Because that first dire prediction of life expectancy was wrong, I have 15 months of cherished memories — memories of family dinners and songfests with our children and grandchildren; memories of laughter and, yes, tears; memories of life that neither I nor my husband would have traded for anything in the world.
When the end finally did come — natural death with dignity — my husband was home, attended by his doctor, surrounded by family and our priest. I know we were blessed. I am fully aware that not everyone will have the same experience we did. But if Question 2 passes I can’t help but feel we’re sending the message that they’re not even entitled to a chance. A chance to have more time with their loved ones. A chance to have more dinners and sing more songs. A chance for more kisses and more love. A chance to be surrounded by family or clergy or a doctor when the end does come. That seems cruel to me. And lonely. And sad.

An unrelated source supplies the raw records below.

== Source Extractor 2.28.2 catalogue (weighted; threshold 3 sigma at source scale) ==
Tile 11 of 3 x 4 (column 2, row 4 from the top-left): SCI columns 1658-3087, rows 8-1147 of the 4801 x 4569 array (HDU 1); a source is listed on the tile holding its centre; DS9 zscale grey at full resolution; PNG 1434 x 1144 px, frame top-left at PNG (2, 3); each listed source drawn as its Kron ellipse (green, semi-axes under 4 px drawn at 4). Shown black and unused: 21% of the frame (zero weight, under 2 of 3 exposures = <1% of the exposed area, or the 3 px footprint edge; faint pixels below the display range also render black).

My husband used to paraphrase H.L. Mencken: for every complex problem, there’s a simple easy answer. And it’s wrong. That’s how I feel in this case. And that’s why I’m going to vote no on Question 2.
Victoria Reggie Kennedy is an attorney, health care advocate and widow of Sen. Edward M. Kennedy.
Writing in the National Review, Wesley J Smith, senior fellow at the Discovery Institute’s Center on Human Exceptionalism has called on those who support assisted dying to
“stop pretending assisted suicide is about terminal illness and admit it is much more about disability–which is why the disability rights movement remains so opposed as they are the primary targets. It is about allowing killing as an acceptable answer to many causes of suffering, whether terminal or chronic disease, disability, mental illness, or existential despair.”
The report by The New York State Task Force on Life and the Law stated: “Many
physicians and others who oppose assisted suicide and euthanasia believe that the
practices undermine the integrity of medicine and the patient-physician relationship. Medicine is devoted to healing and the promotion of human wholeness; to use medical techniques in order to achieve death violates its fundamental values. Even in the absence of widespread abuse, some argue that allowing physicians to act as ‘beneficent executioners’ would undermine patients’ trust, and change the way that both the public and physicians view medicine.”
“Watching people suffer is hard,” admitted Dr. Farr A. Curlin, of the Duke University School of Medicine, “but such policies allowing suicide would make it difficult, if not impossible, for patients to trust their doctors.”